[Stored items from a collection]
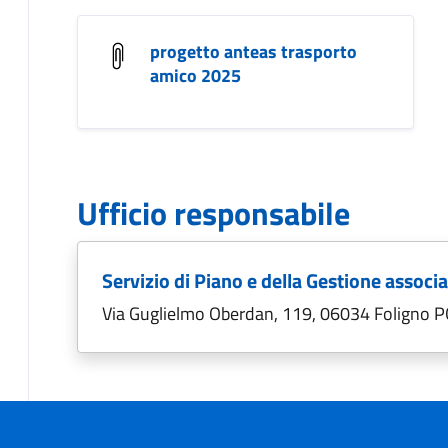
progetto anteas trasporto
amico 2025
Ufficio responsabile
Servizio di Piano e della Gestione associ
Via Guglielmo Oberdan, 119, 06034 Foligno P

Task details:
Transcribe the text from the items above line for line, leaving out the pictures.

Answer section:
progetto anteas trasporto
amico 2025
Ufficio responsabile
Servizio di Piano e della Gestione associ
Via Guglielmo Oberdan, 119, 06034 Foligno P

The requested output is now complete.